# [DATA TO USE]
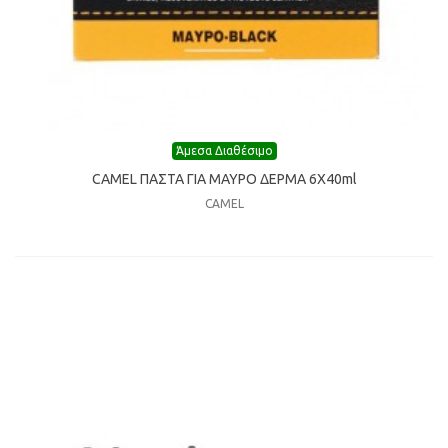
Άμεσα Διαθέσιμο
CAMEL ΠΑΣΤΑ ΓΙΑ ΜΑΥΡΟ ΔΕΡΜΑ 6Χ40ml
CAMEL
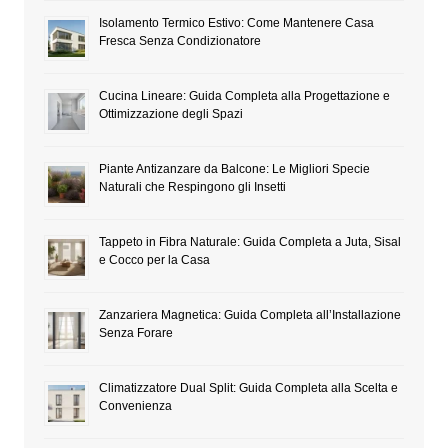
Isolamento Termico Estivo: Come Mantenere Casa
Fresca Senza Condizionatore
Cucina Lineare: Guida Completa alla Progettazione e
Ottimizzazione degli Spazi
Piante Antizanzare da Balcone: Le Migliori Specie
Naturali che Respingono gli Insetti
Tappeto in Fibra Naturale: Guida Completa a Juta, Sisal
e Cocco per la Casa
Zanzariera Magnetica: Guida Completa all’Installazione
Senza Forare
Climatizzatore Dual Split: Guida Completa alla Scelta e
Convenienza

# [WHAT TO DO]
Across the material, report every line that has the word "Completa".

# [SOLUTION]
Cucina Lineare: Guida Completa alla Progettazione e
Tappeto in Fibra Naturale: Guida Completa a Juta, Sisal
Zanzariera Magnetica: Guida Completa all’Installazione
Climatizzatore Dual Split: Guida Completa alla Scelta e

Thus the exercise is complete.